DOCUMENT EXTRACT:
Segment Open

Question

Find the measure of A to the nearest degree using sine.

PLEASE ASAPPPP!!

Answer 1

well, since we're using Sine, we'll need the opposite side to ∡A, and that'd be side BC, so let's first find BC

`\begin{array}{llll} \textit{using the pythagorean theorem} \\\\ a^2+o^2=c^2\implies o=√(c^2 - a^2) \end{array} \qquad \begin{cases} c=\stackrel{hypotenuse}{61}\\ a=\stackrel{adjacent}{47}\\ o=\stackrel{opposite}{BC} \end{cases} \\\\\\ BC=√( 61^2 - 47^2)\implies BC=√( 3721 - 2209 ) \implies BC=√( 1512 )`

now let's get ∡A

`\sin( A )=\cfrac{\stackrel{opposite}{√(1512)}}{\underset{hypotenuse}{61}} \implies \sin^(-1)(~~\sin( A )~~) =\sin^(-1)\left( \cfrac{√(1512)}{61} \right) \\\\\\ A =\sin^(-1)\left( \cfrac{√(1512)}{61} \right)\implies A \approx 39.60^o`

Make sure your calculator is in Degree mode.

Segment Closed

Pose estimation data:

Segment Open

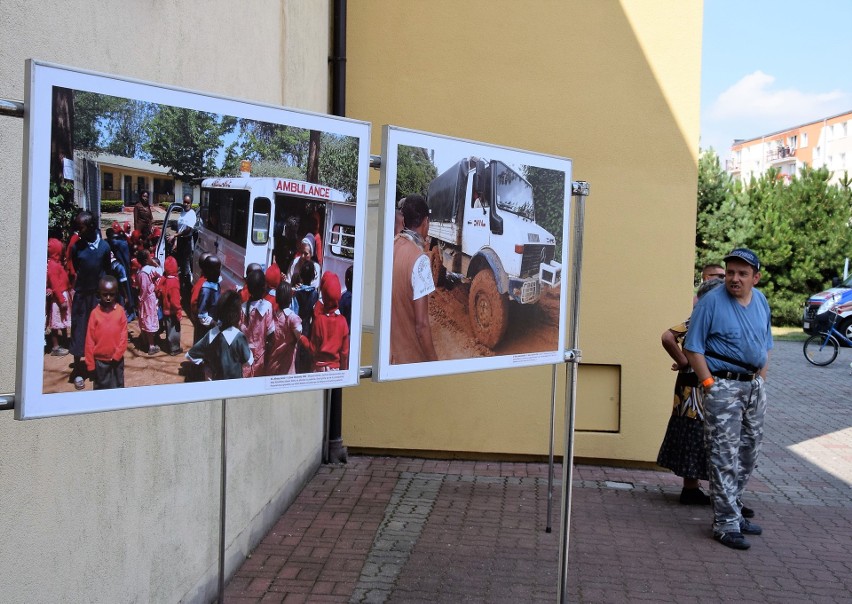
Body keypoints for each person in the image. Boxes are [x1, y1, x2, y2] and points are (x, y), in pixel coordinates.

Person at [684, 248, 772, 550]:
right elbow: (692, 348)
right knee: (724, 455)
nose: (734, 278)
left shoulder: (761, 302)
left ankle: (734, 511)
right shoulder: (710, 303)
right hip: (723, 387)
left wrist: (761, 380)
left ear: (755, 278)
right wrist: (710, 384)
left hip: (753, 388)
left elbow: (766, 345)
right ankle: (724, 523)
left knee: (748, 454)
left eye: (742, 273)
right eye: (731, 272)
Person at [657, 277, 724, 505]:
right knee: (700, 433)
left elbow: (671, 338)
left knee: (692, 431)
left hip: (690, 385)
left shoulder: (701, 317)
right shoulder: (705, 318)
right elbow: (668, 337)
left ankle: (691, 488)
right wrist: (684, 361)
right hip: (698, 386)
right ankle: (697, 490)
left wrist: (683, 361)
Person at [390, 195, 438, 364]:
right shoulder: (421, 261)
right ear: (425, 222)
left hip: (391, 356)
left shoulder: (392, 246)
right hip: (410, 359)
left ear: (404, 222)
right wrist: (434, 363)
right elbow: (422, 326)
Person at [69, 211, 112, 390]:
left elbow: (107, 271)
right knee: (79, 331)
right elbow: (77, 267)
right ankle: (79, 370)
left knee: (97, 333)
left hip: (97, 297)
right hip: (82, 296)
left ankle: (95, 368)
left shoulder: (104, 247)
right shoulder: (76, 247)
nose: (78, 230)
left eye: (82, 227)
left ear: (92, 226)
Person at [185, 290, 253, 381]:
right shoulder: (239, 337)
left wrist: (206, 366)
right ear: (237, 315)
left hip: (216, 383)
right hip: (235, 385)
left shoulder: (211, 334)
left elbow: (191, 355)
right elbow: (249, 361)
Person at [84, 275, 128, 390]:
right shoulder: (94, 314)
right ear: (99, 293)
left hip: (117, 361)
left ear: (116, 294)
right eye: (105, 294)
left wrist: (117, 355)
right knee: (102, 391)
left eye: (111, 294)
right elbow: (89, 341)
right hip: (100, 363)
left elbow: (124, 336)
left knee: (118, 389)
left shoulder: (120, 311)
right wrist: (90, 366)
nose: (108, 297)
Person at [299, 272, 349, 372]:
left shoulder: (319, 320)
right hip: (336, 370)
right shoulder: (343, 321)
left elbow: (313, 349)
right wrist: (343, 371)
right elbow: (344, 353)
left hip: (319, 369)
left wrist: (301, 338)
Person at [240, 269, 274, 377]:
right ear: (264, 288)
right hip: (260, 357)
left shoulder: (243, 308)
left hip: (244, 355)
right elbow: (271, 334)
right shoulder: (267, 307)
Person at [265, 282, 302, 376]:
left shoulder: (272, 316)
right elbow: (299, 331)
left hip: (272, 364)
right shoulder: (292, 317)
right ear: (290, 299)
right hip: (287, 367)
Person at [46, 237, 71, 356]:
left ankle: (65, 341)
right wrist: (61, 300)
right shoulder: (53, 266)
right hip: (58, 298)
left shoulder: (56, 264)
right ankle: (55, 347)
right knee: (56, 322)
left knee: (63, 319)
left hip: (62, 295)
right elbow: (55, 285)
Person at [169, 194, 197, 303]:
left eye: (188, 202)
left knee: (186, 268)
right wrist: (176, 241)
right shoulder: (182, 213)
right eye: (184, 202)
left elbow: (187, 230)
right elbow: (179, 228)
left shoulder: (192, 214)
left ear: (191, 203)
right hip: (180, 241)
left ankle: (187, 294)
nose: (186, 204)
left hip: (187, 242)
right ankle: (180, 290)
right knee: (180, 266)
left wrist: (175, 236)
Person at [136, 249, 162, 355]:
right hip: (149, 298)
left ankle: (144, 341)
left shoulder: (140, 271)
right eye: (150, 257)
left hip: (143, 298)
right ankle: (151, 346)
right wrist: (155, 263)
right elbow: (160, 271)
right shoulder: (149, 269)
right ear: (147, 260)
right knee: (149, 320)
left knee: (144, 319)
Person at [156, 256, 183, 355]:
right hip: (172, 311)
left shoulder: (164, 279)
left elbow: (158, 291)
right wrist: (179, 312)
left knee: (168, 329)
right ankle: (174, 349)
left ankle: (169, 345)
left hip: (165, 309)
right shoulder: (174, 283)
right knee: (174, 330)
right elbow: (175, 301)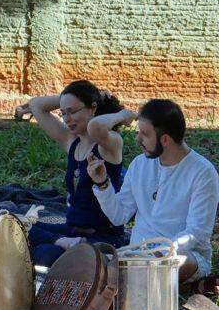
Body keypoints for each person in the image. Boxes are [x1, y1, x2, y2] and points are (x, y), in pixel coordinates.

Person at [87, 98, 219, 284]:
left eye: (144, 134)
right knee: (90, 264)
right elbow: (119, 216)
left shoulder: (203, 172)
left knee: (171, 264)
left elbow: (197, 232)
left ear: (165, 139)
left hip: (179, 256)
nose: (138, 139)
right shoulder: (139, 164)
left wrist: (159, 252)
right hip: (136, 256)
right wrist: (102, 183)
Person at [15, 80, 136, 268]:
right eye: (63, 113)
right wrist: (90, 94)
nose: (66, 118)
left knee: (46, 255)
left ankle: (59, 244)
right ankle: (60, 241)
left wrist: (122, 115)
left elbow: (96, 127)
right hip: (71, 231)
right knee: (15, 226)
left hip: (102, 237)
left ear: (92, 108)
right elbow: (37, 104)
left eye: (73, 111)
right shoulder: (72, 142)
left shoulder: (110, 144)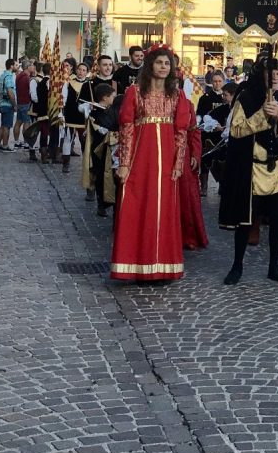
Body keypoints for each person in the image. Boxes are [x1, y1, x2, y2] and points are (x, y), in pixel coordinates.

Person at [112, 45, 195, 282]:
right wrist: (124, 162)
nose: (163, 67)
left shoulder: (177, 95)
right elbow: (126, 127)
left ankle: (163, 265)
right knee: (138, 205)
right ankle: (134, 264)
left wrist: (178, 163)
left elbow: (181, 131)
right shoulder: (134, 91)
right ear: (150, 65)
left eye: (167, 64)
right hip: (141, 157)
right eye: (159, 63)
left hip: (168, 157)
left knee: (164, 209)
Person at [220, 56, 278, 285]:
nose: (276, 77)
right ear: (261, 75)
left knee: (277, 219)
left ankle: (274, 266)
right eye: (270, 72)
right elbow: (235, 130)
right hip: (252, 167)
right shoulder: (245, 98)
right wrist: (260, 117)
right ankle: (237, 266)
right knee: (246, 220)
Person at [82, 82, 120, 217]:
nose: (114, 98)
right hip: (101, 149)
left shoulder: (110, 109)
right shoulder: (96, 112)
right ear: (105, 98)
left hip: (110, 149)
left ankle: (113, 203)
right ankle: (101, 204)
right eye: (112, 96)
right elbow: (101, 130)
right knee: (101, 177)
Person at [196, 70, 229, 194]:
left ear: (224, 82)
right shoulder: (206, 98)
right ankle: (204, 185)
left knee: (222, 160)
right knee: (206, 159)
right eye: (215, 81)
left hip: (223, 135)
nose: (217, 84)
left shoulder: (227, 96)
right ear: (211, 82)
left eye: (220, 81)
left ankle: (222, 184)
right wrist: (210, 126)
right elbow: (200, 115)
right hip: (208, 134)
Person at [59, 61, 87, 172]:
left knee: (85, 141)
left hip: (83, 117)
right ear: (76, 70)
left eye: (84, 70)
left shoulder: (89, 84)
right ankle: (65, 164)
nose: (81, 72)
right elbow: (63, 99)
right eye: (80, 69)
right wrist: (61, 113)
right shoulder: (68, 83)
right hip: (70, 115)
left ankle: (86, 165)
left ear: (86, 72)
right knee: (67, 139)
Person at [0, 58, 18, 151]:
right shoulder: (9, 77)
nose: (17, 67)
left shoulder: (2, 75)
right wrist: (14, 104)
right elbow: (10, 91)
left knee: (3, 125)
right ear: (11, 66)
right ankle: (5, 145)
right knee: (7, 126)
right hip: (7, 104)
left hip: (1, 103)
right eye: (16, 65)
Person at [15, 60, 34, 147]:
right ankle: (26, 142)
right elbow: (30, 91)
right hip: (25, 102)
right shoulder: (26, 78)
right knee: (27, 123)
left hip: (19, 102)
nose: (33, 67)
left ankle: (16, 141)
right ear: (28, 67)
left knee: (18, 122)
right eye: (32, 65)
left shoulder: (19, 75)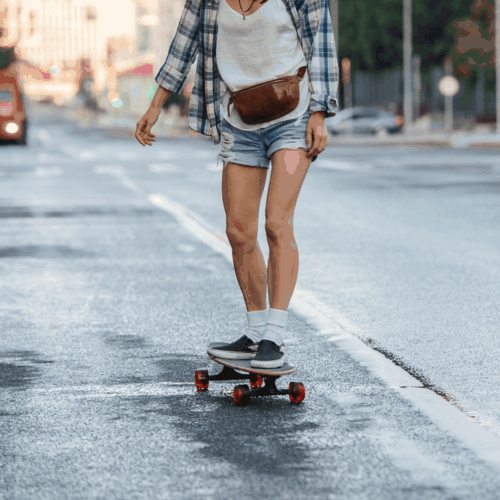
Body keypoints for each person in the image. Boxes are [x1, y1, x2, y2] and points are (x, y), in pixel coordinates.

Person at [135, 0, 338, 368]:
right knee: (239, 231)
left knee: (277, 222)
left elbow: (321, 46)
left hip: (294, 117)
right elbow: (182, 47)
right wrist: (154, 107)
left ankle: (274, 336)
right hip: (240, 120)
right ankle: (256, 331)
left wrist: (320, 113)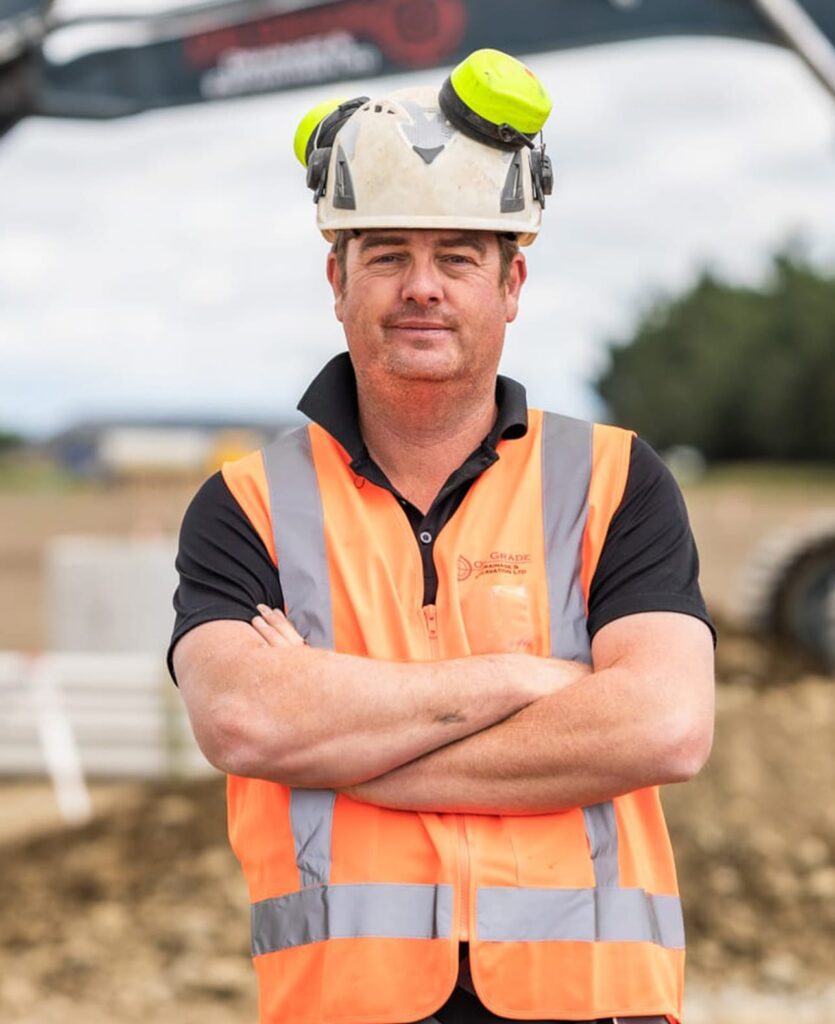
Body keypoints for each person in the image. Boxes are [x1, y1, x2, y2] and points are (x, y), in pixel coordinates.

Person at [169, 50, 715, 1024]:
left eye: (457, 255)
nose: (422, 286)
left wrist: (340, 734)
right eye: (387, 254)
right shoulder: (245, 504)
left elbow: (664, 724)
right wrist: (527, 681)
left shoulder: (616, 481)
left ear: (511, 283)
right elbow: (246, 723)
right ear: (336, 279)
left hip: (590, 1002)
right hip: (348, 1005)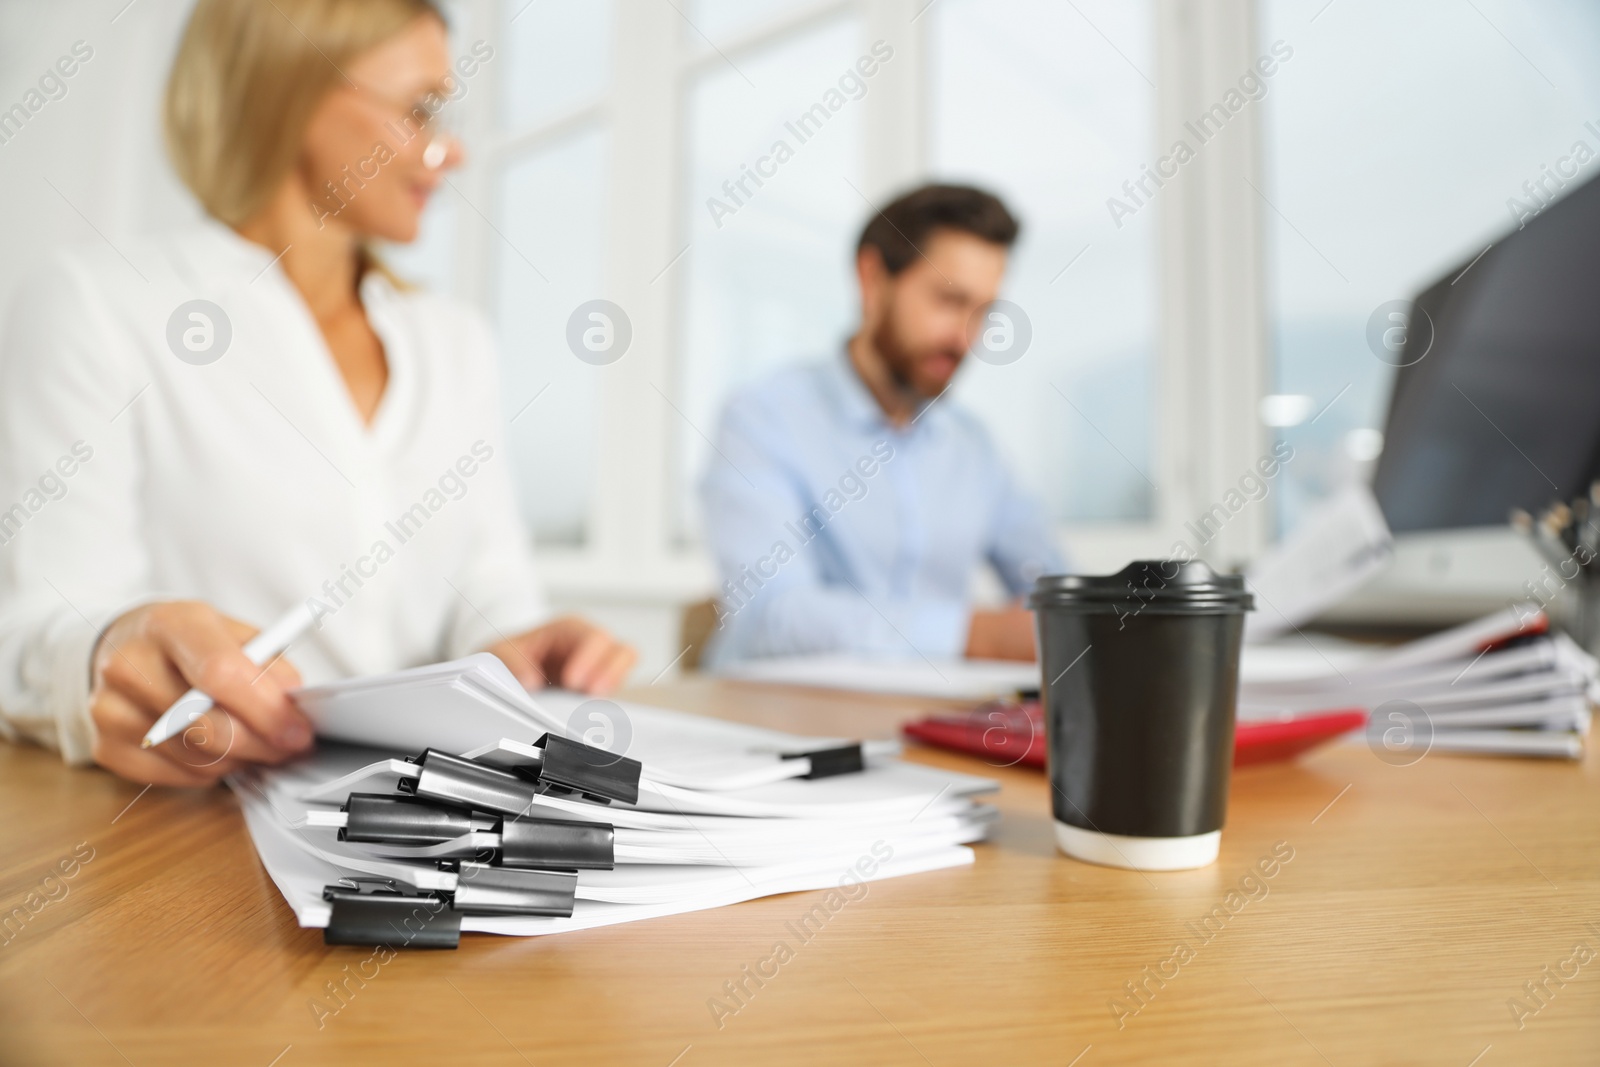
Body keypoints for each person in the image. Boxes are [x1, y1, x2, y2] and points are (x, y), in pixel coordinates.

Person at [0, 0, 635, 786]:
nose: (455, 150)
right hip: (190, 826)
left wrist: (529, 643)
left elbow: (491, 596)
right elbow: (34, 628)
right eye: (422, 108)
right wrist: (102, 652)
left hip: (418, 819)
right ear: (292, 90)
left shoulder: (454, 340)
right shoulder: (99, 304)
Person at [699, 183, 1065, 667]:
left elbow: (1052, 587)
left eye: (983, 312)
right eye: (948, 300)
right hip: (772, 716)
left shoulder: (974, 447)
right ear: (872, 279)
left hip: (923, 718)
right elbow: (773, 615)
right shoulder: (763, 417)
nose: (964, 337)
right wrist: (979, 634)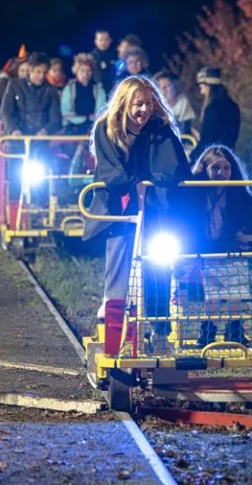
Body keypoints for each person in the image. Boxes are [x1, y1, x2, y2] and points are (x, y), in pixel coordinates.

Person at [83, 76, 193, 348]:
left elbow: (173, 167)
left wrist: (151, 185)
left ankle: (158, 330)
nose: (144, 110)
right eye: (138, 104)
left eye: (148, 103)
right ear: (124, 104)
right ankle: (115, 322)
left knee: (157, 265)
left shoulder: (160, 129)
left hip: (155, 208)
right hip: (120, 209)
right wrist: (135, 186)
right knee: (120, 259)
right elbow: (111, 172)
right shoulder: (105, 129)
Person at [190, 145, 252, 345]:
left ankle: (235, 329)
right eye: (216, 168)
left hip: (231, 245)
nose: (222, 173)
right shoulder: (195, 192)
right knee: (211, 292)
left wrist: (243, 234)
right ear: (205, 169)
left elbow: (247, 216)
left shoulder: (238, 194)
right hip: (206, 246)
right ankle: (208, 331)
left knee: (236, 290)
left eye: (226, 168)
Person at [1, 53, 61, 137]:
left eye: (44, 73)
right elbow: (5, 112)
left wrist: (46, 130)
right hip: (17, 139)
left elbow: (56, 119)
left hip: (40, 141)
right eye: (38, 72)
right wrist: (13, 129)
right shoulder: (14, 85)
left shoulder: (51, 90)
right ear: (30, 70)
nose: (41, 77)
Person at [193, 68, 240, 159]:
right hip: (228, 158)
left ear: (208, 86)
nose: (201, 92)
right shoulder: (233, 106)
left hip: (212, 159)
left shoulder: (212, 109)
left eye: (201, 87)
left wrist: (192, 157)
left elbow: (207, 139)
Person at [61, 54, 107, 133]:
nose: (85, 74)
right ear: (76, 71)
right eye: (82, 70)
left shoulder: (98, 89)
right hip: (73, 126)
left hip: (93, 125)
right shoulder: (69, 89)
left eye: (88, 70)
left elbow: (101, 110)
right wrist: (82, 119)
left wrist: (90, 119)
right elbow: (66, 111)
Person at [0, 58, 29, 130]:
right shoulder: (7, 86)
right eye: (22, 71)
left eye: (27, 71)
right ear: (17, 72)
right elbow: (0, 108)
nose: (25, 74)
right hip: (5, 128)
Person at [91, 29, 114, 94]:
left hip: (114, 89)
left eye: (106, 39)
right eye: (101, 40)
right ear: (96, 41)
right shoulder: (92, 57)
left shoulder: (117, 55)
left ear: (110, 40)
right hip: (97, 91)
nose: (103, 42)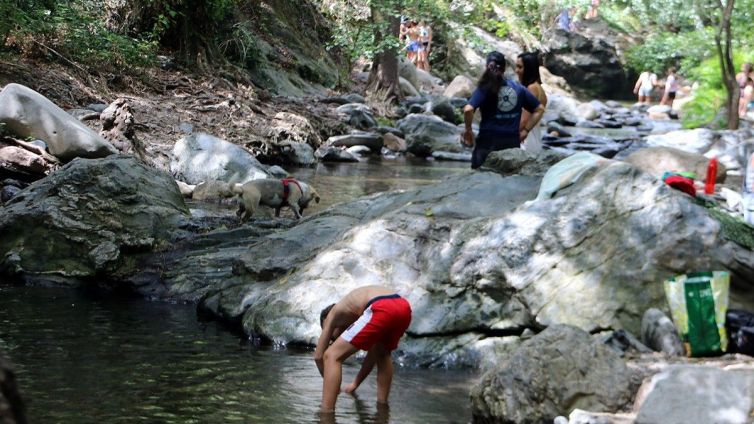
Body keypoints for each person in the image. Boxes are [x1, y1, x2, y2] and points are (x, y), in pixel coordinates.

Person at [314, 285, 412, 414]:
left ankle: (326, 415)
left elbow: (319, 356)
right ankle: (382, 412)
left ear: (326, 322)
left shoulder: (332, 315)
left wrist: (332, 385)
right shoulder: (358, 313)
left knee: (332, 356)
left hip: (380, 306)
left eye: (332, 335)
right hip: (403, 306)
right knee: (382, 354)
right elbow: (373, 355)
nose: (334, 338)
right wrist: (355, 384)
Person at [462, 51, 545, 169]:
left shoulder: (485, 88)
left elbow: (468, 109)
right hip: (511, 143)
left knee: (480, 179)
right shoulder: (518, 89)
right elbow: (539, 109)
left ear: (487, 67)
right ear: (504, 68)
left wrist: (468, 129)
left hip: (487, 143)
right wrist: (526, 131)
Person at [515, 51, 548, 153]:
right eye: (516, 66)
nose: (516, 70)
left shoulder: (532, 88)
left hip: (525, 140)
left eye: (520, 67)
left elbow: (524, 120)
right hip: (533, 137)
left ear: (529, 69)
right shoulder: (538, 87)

Segment Closed

Please repeat the trigonometry thread from "PLEASE ASAPPPP!!" up to and including "in Degree mode.". The items above come from a different source than the trigonometry thread.

EXERCISE OUTPUT:
PLEASE ASAPPPP!!

Answer 1

well, since we're using Sine, we'll need the opposite side to ∡A, and that'd be side BC, so let's first find BC

`\begin{array}{llll} \textit{using the pythagorean theorem} \\\\ a^2+o^2=c^2\implies o=√(c^2 - a^2) \end{array} \qquad \begin{cases} c=\stackrel{hypotenuse}{61}\\ a=\stackrel{adjacent}{47}\\ o=\stackrel{opposite}{BC} \end{cases} \\\\\\ BC=√( 61^2 - 47^2)\implies BC=√( 3721 - 2209 ) \implies BC=√( 1512 )`

now let's get ∡A

`\sin( A )=\cfrac{\stackrel{opposite}{√(1512)}}{\underset{hypotenuse}{61}} \implies \sin^(-1)(~~\sin( A )~~) =\sin^(-1)\left( \cfrac{√(1512)}{61} \right) \\\\\\ A =\sin^(-1)\left( \cfrac{√(1512)}{61} \right)\implies A \approx 39.60^o`

Make sure your calculator is in Degree mode.